“İnsanlığın özlediği farklı bir şey,
farklı bir zaman,
farklı bir yol,
farklı bir yer…” diye duygularımıza seslenir Blaga DİMİTROVA
Geçmişe, geleceğe ve hatta hiç beklemediğiniz bir anda sizi yeniden sınayacak kırılmalara seslenir bir bakıma… Bir sohbet ve onca zaman dudaklarda olmayan harfleri yakalayan bir heyecan…
Teknolojinin yarattığı hiçbir bir hıza benzemiyor bu canlılık. Mouse işaretçisinin beğen butonunu tıklayan sese benzemiyor… Sanal dünyanın atıp tutan öfkesine benzemiyor. Savaş tacirlerinin yok eden hırsına benzemiyor. Doğaya daha yakın, daha sıcak, daha insan.
Sizi klavyenin o esrik tuşlarına hapsetmeyecek kadar insan…
Sanal dünyanın karmaşasıyla bireysel yığınlara dönüşeli epey zaman olmuş… Bireyin birey olamadığı, toplumun kötücül bir koroya dönüştürüldüğü gürültülü bir yalnızlık… Hayatın kanıksanan şiddeti biraz da bundan… Blok halinde beğen butonuna koşturalı ya da blok halinde kınamaların kaydığı zaman tünelleri…
Geçmiş ne ki yaşananların avuçlarında?
Dimitrova’nın dediği gibi “Her şey keşfedilse, denense ve ölçülse, bütün evren dönse…” geçmiş geçmişiyle kalsa yani. Geçmiş geleceğimizle…
Geçmişe özlemin, insancıl bilincinden taşan o sıcaklığa dokunmalı belki de… O canlılık, o ahenk, doğayla bütünleşmekten başka kaygısı olamayan o basit dünyaya…
Yaşam, hızla tüketilen bir seyir değildi çünkü…
İnsanlar, komşu evlerin giriş kapsında sonlanan sokakların yabancısı değildi… Açılacak bir kapının kapanacağı korkusunu yaşamıyordu belki…
Sizden yahut bizden kavramını henüz işitmemiş zihinler.

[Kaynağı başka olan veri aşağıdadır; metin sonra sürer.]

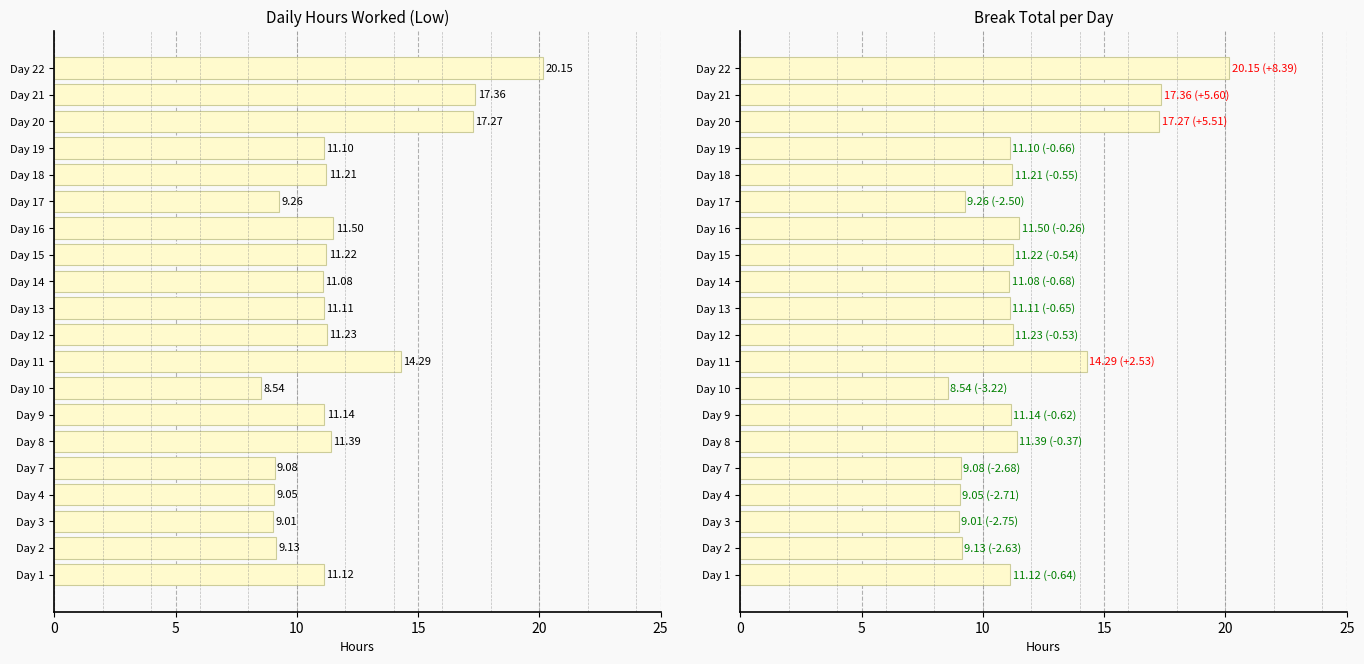

What is the minimum value shown in the chart?

8.5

Sırf bu yüzden olsa gerek, körebenin kimin evinde sonlanacağı kaygısını taşımıyordu çocuklar
Şam tatlısını sokak sokak gezdirip evine ekmek götürme kaygısı olan Durmuş Amcanın bizimle aynı şeylere inanmasını beklemiyorduk örneğin… Mari Teyze’nin dut pekmezini tadarken de öyle. Mehmet Amcanın öykülerini dinlerken de…

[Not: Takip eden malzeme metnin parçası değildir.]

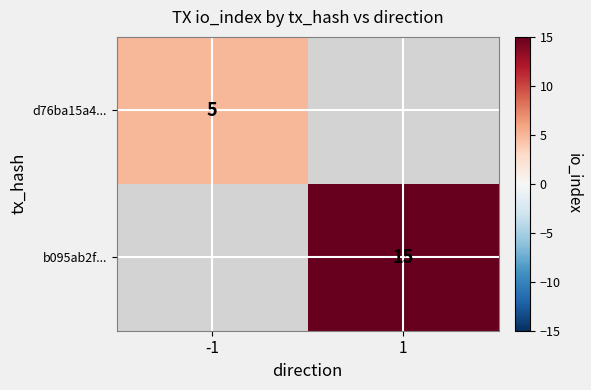

True or false: b095ab2f... has a value of 15 at 1.

True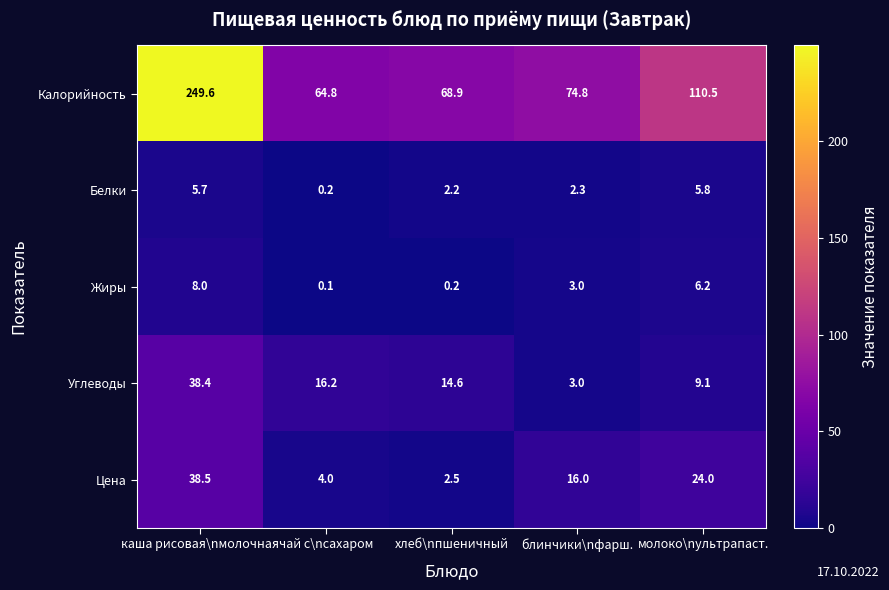

What is the average value of the Белки series?

3.2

Ama ne yazık ki, bugün Ortadoğu dâhil, dünyanın büyük bir bölümü kötücül düşlerle büyüyen savaş baronlarının etkisinde…
Ne çizgisi kaldı filmlerin ne Tom’u Ne Jeryy’si… Sanal dünyanın hızı, gerçek savaşların dehşet görüntüleriyle sarsılıyor… Beğen butonlarıyla savaşan kocaman kitlelerin senin savaşın benim savaşım diye ayırdığı teknolojik ölümler…
Ortaklaşa yaşamı savunanların sayısı gün geçtikçe azalıyor… Coğrafyanın hemen her yanında ya ölüm, ya göç, ya da yoksulluk düşüyor çocukların payına… Televizyonlar savaş uzmanlarından geçilmiyor… Kendini yenmeyi beceremeyenlerin yarattığı savaş naralarıyla büyüyor tüm yoksullar…
“Kalabalıklarda insan kayboluyor
bataklıkta bir köpükçük sanki…” diye fısıldıyor Dimitrova
Savaşların insanlığa yarayacağını düşünmek ve sonu gelmeyen kitle iletişim araçlarıyla, toplum üzerinden dünyayı kalıplara dönüştürmek birey aklının barışla uyumlu sürecini, olumsuz bir yöne sarkıtmaktan başka neye yarar?
Oysa doğa ve canlılık hiçbir boşluğu kabul etmez… Kendine kimim sorusunu dahi sormayan bireyleri hiç kabul etmez… Kuşkuyu sevmez, karamsarlığı hiç… Hatırlanmak ister, hatırlatmak… Yaşamın bir kırılganlık anı olduğunu bilir. Bir gölgenin rüyası gibi, bütün renkleri değiştiren sıcak bir mevsim gibi…
“Ben sevmek için doğmuşum, Sevmek ve sevilmek için…” diye yüreğimize seslenir Blaga DİMİTROVA.